Friday, November 28, 2008

Rumah Toko Para Kuli di Singapura


Suatu siang Oktober lalu, sesudah pertemuan dengan perusahaan buku di downtown Singapura, aku memutuskan makan siang di daerah Chinatown. Aku pernah diberitahu ada satu "ruko" dimana suasana Chinatown tempo doeloe dipajang apik. Aku ingin melihatnya.

Aku ambil taxi dan berhenti depan pagoda Hindu Tamil, Sri Mariamman Temple, yang didirikan pada 1827 oleh pengusaha Naraina Pillai. Ini salah satu kuil paling terkenal untuk pemujaan dewa Sri Mariamman. Pada 1819, Pillai tiba di Singapura bersama pendiri koloni ini, Thomas Raffles. Pillai mendirikan bisnis, menjadi kaya raya dan mendirikan kuil. Ia menjadi salah kuil paling menonjol di Singapura. Di sebelah kuil inilah terletak Pagoda Street, yang dianggap sebagai Chinatown di Singapura.

Dulunya, Pagoda Street dikenal sebagai sarang opium. Pada 1850an hingga 1880an, Pagoda Street dianggap sebagai tempat mencari kuli Cina. Setiap pagi, para kuli, lelaki maupun perempuan, duduk di Pagoda Street guna menanti para pencari kuli. Pada awal abad 20, berbagai macam rumah toko di sepanjang jalan ini, berubah jadi tempat kontrakan para kuli.

Aku sering membayangkan kontrakan pada buruh pabrik di daerah Palmerah dan Kebagusan pada 1990an ketika aku sering meliput isu perburuhan untuk The Jakarta Post. Kamar-kamarnya kecil. Satu kamar ditempati dua hingga empat orang. Bila sudah berkeluarga, ayah dan ibu campur anak-anak hidup satu kamar, lengkap dengan alat-alat masak mereka.
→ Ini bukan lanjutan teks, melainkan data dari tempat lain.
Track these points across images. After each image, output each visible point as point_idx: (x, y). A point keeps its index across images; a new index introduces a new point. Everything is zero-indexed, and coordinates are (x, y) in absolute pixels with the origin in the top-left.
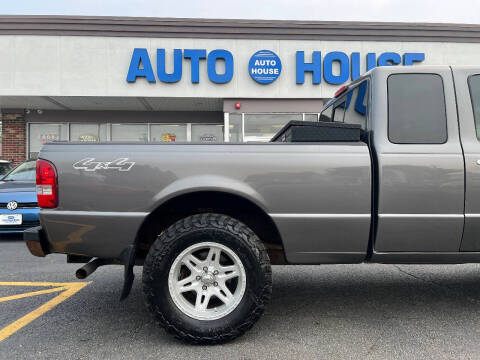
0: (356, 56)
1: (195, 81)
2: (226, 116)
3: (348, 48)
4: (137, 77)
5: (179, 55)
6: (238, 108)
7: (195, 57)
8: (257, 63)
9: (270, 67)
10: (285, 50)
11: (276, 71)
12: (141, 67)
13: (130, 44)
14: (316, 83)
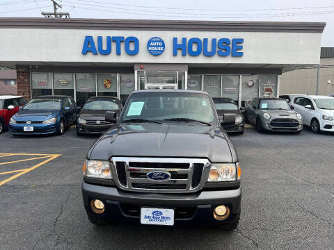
0: (206, 40)
1: (119, 53)
2: (136, 72)
3: (201, 35)
4: (88, 51)
5: (110, 40)
6: (142, 68)
7: (118, 40)
8: (152, 44)
9: (159, 46)
10: (167, 36)
11: (162, 49)
12: (89, 46)
13: (83, 33)
14: (184, 55)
Agak sulit mencari musium kecil ini. Pagoda Street hari ini adalah jalan penuh dengan toko-toko penjual souvenir untuk turis. Aku harus tanya tiga kali. Keempat kalinya, malah sudah kelewatan, tanpa sadar sudah melewati musium ini dua kali. Ia terdiri dari bangunan tiga lantai. Aku membayar tiket dan menaiki lantai demi lantai Chinatown Heritage Center.

Mereka mencoba menghidupkan kembali suasana ruko dengan minta sumbangan barang-barang asli dari mereka yang pernah tinggal di Pagoda Street. Rantang, kursi, meja, dingklik, gantungan baju, kain, kompor, koper kulit asli buatan Fukian, mesin jahit Singer maupun macam-macam produk tahun 1920an hingga 1950an, diatur rapi, sedekat mungkin dengan situasi asli. Setiap kamar sempit juga diberi televisi yang menceritakan penghuni kamar tersebut pada periode tertentu. Setiap tingkat menceritakan periode berbeda dari Pagoda Street. Pelacuran, perjudian, organisasi rahasia maupun premanisme mewarnai kemiskinan di daerah ini.

Arsitektur ruko sepanjang Pagoda Street, serta berbagai daerah Chinatown sekitarnya, berasal dari Raffles Town Plan buatan 1822. Peraturan itu mensyaratkan materi yang harus dipakai membangun ruko maupun keharusan membangun trotoar dengan lebar lima kaki, sekitar 1.5 meter. Akibatnya, muncul terminologi "five-foot ways" atau jalanan-lima-kaki. Pada 1950an, Pagoda Street terkenal sebagai daerah pertokoan kain dan tukang jahit. Di musium, aku juga mengamati lantai satu yang dijadikan toko tukang jahit pada jam kerja --dan tempat tidur pada malam hari.

Senang bisa melihat musium yang secara jujur mencoba memajang sesuatu apa adanya. Konteks sejarah juga dibuat transparan. Aku rasakan hal sama dengan Penang Heritage Walk dimana turis diajak mengelilingi kota Penang serta melihat bangunan demi bangunan, lengkap dengan keterangan historis masing-masing. Aku juga pernah mengamati rumah-rumah dengan lingkaran biru di London. Artinya, lingkaran biru menerangkan siapa dan apa yang pernah terjadi pada bangunan tersebut. Aku membeli buku, beberapa souvenir dan maket Chinatown shophouse. Aku kira penting untuk Jakarta buat membuat label-label macam begini. Aku memutuskan makan siang bubur ikan asin, di kedai persis sebelah musium-cum-ruko tersebut.